Researchers from the MRC Centre for Regenerative Medicine at the University of Edinburgh managed to transform embryonic stem cells into 3D human liver tissue which later they implanted into mice with liver pathology. The results turned out to be fairly promising.
Besides being potentially beneficial for developing human liver tissue implants for transplantation this technology may also help to reduce the number of animals used in the labs for testing new drugs or investigating human liver diseases.
The results of the study were published in the journal Archives of Toxicology. The researchers used human embryonic stem cells and induced pluripotent stem cells (mature cells which were made to turn back into stem cells) and gently stimulated them to develop the features of hepatocytes. The main outstanding fact is that they have been growing these cells for over a year.
Professor David Hay from the MRC Centre for Regenerative Medicine at the University of Edinburgh, who was in the head of this research, commented: “This is the first time anyone has kept stem cell-derived liver tissue alive for more than a year in the lab. Keeping the cells alive and stable as liver cells for a long time is a very difficult step, but crucial if we hope to use this technology in people.”
After growing these cells scientists from the Centre for Regenerative Medicine together with materials chemists and engineers were trying to find appropriate polymers already approved for use in humans so that to make 3D scaffolds and put liver cells into them They have eventually identified the most suitable material which was biodegradable polyester, polycaprolactone. So researches took hepatocytes, put them into the scaffolds and implanted under mice skin. They have noted that new blood vessels successfully grew on the scaffolds and human liver proteins were detected in their blood. Taken together, these data meant that liver tissue had successfully integrated with the blood circulatory system.
Scaffolds loaded with liver tissue were also tested on mice with tyrosinaemia.
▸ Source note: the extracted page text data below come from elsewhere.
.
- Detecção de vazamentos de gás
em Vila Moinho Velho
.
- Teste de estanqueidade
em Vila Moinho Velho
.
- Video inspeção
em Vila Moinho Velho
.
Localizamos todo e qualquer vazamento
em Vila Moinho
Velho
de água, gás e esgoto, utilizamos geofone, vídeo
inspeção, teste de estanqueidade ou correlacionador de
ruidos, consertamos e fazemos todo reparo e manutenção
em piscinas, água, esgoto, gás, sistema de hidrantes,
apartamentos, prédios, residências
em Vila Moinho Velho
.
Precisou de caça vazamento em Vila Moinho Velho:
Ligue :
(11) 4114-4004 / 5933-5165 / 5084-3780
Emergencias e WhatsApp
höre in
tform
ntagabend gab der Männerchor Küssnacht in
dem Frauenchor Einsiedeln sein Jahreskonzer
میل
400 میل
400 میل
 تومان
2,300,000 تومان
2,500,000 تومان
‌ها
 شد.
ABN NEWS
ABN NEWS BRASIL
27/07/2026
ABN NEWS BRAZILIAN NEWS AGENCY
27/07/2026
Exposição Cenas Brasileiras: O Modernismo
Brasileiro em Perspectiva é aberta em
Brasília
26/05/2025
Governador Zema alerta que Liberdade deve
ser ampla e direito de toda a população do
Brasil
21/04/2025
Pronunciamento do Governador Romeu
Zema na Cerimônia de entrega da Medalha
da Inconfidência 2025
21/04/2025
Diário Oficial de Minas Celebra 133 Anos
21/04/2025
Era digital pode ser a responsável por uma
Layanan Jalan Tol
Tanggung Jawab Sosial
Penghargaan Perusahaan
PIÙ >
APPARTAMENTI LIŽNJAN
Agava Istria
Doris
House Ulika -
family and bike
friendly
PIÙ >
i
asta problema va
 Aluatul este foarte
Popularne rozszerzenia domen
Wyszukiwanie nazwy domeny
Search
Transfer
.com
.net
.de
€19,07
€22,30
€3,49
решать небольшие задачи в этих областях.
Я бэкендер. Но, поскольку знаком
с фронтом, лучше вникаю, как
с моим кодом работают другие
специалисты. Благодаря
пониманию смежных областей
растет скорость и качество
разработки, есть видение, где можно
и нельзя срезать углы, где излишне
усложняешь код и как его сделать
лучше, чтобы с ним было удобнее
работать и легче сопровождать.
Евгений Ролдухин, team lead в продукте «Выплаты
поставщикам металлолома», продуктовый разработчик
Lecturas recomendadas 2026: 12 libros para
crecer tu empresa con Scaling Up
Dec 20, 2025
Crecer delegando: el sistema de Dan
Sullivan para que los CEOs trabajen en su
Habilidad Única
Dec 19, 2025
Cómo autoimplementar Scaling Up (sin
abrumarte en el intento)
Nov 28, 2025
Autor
Tyrosinemia is a rare autosomal recessive genetic metabolic disorder characterized by lack of the enzyme fumarylacetoacetate hydrolase (FAH), which is needed for the final break down of the amino acid tyrosine. Failure to properly break down tyrosine leads to abnormal accumulation of tyrosine and its metabolites in the liver, potentially resulting in severe liver disease. Scientists have found that mice with hepatocytes implants lost less weight, had less concentration of toxins in the blood, and had fewer signs of liver damage.
Dr Rob Buckle, Chief Science Officer at the MRC, stated: “This research brings us a step closer to harnessing the potential of stem cell ‘reprogramming’ technologies to provide renewable supplies of liver tissue products for transplantation.”